Rénovation et agrandissement de l’École Barclay – Ce projet illustre combien le patrimoine scolaire peut être transformé et adapté aux nouveaux besoins. Commission scolaire de Montréal. NFOE architectes. Charles Lanteigne, photographe
1- L’école d’architecture de l’Université Laval poursuit, depuis 2010, un travail de recherche, d’analyse et de création sur divers enjeux architecturaux propres au milieu scolaire. Madame Carole Després aborde les questions de programmes, dont celles posées par les services de garde. Messieurs Claude H. Demers et André Potvin se penchent sur l’incidence de divers enjeux environnementaux, dont les ambiances intérieures (lumière et qualité de l’air, emploi du bois sur les plans structural et des finitions).
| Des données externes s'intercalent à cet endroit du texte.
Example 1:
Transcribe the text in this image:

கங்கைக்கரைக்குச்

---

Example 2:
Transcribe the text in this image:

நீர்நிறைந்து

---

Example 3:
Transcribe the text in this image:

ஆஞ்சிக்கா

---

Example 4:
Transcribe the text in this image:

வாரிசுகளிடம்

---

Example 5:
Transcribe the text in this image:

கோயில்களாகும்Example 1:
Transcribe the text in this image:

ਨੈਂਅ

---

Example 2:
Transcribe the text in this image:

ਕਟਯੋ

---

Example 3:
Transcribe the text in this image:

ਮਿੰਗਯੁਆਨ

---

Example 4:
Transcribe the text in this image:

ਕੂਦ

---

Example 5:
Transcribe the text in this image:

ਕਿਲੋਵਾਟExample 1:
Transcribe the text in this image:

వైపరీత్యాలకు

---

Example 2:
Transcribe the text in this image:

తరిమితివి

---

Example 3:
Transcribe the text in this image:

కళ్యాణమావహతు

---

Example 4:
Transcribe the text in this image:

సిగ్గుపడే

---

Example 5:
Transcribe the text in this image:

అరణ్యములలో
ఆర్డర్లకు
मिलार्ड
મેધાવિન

François Dufaux s’intéresse à mieux définir les caractéristiques du patrimoine scolaire pour mieux comprendre la nature des choix architecturaux effectués jusqu’à maintenant.
2-https://www.facebook.com/vivreenville/posts/1320964127959042
3- Carole Després, professeure en années d’études et de recherche, participait en mai 2017 à une conférence de l’OCDE sur la rénovation des écoles en Italie.